In an article published in the scientific journal Trends in Genetics, both argue that a gene on the Y chromosome, which is of great importance during meiosis and even capable of killing the chromosome itself, is also responsible for preventing its extinction. How?
The hangman gene, the friend gene
The meiosis is a successive division of diploid cells (cells with two sets of chromosomes) to form four haploid cells (with one set of chromosomes), i.e., is the process that allows the formation of male and female gametes (ovum and sperm).
During male meiosis, the Meiotic sex chromosome inactivation (MSCI) takes place. That is, the X and Y chromosomes are “silenced” for meiosis to be successful.
MSCI could be triggered by differences in the genetic structure of the X and Y chromosomes. During meiosis, a part of the chromosomes cannot link to each other because of their divergences, which causes silencing thanks to a gene called Zfy.
Also, for meiosis to be viable, the Zfy gene itself must remain silenced. If the gene were activated during this stage, it would cause sperm death. For this reason, the Zfy gene is called an executor, since it is responsible for carrying out apoptosis (programmed cell death).

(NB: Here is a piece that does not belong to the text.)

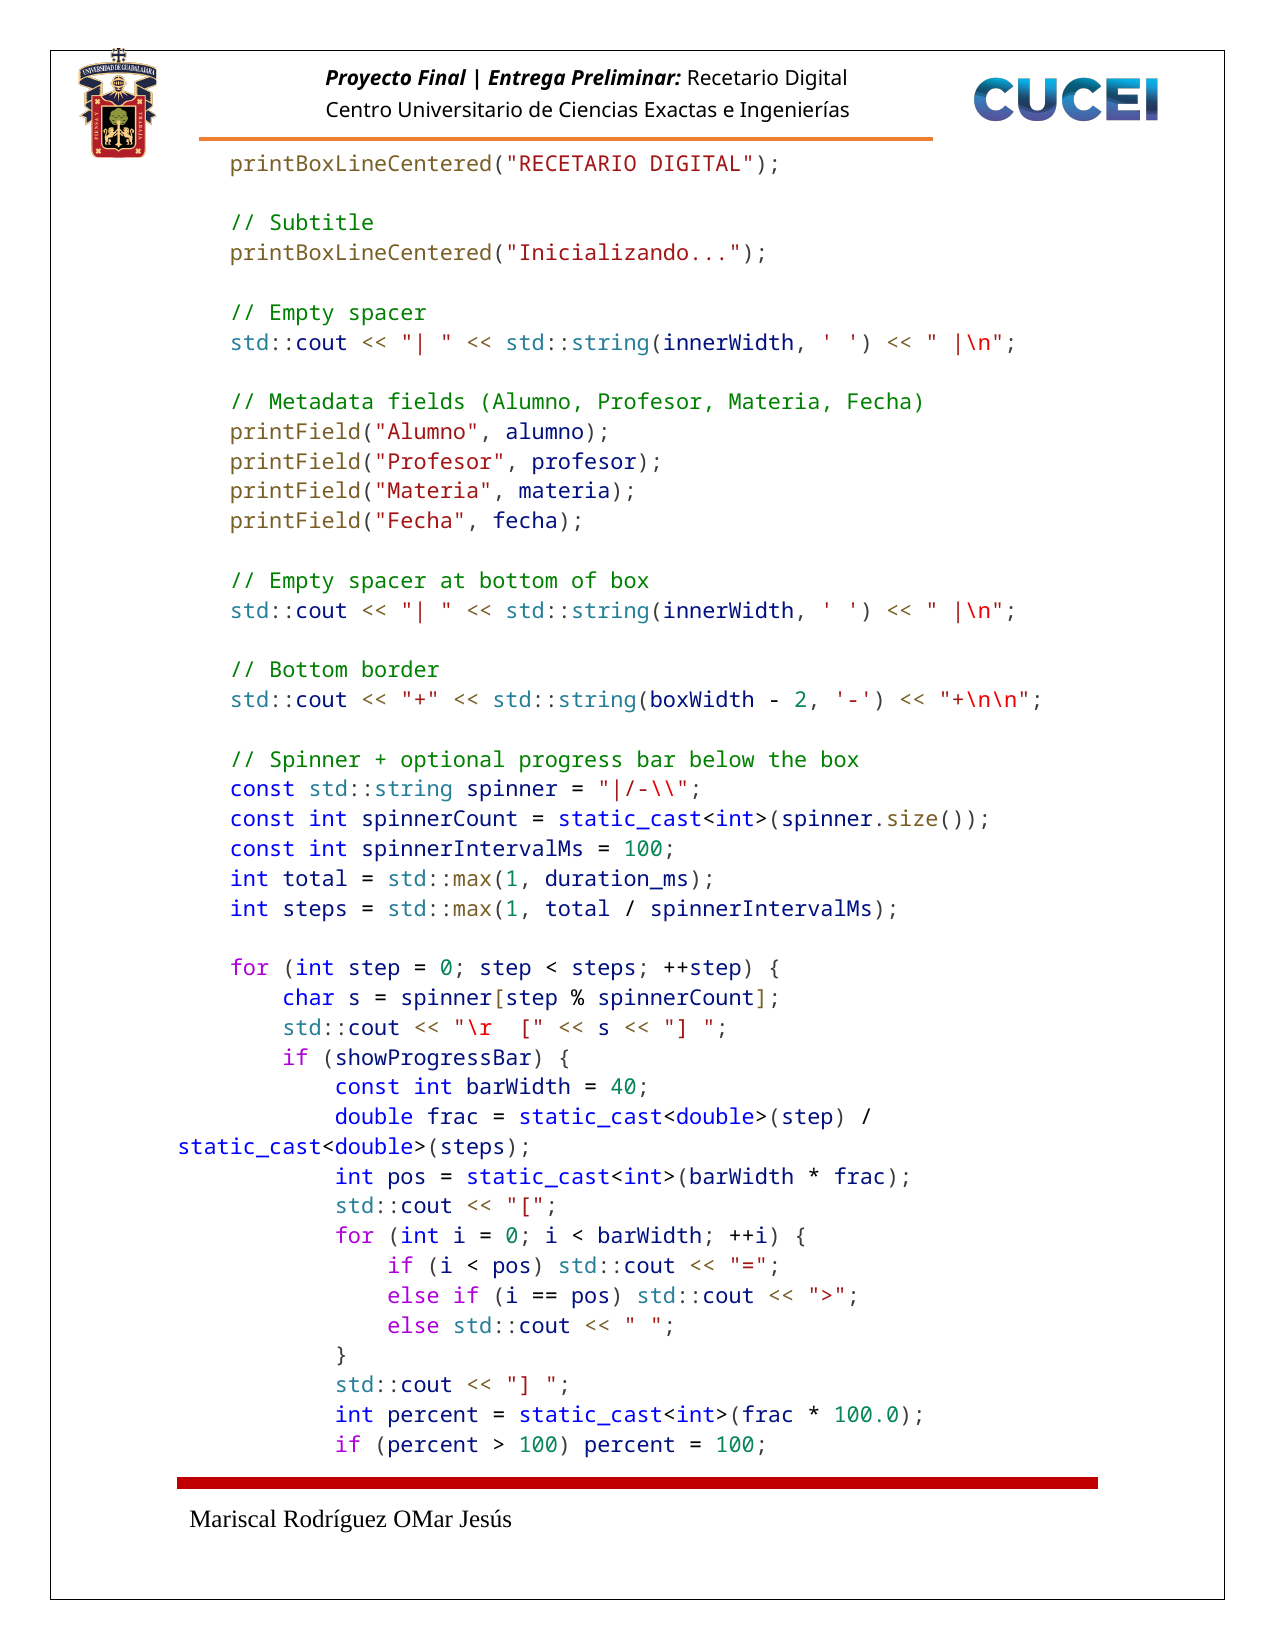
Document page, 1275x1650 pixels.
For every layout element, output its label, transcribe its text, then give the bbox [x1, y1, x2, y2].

MSCI is of vital importance, as is the ability of the executor gene to “kill” defective sperm after failed meiosis. It has been proven that in mice that do not have a correct silencing during meiosis a mutation has occurred that renders them infertile.
For scientists, according to the persistent Y hypothesis, “the future of the Y chromosome is secure because it carries executor genes that are critical for male meiosis to progress successfully, and, unlike other Y genes, these executors are self-regulating”.
“Essentially, it acts as his own judge, jury and executioner, and in doing so, it protects the Y so that it does not get lost,” they say.